EXERCISE AIM
Give the listing again, word for word.

COLLECTED MATERIAL
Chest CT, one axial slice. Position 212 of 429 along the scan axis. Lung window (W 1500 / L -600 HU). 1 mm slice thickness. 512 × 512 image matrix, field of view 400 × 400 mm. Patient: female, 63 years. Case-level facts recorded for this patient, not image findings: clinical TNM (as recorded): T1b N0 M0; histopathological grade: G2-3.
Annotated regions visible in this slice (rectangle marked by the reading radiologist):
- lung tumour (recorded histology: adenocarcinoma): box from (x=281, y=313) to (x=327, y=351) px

ANSWER FOR THIS EXERCISE
Chest CT, one axial slice. Position 212 of 429 along the scan axis. Lung window (W 1500 / L -600 HU). 1 mm slice thickness. 512 × 512 image matrix, field of view 400 × 400 mm. Patient: female, 63 years. Case-level facts recorded for this patient, not image findings: clinical TNM (as recorded): T1b N0 M0; histopathological grade: G2-3.
Annotated regions visible in this slice (rectangle marked by the reading radiologist):
- lung tumour (recorded histology: adenocarcinoma): box from (x=281, y=313) to (x=327, y=351) px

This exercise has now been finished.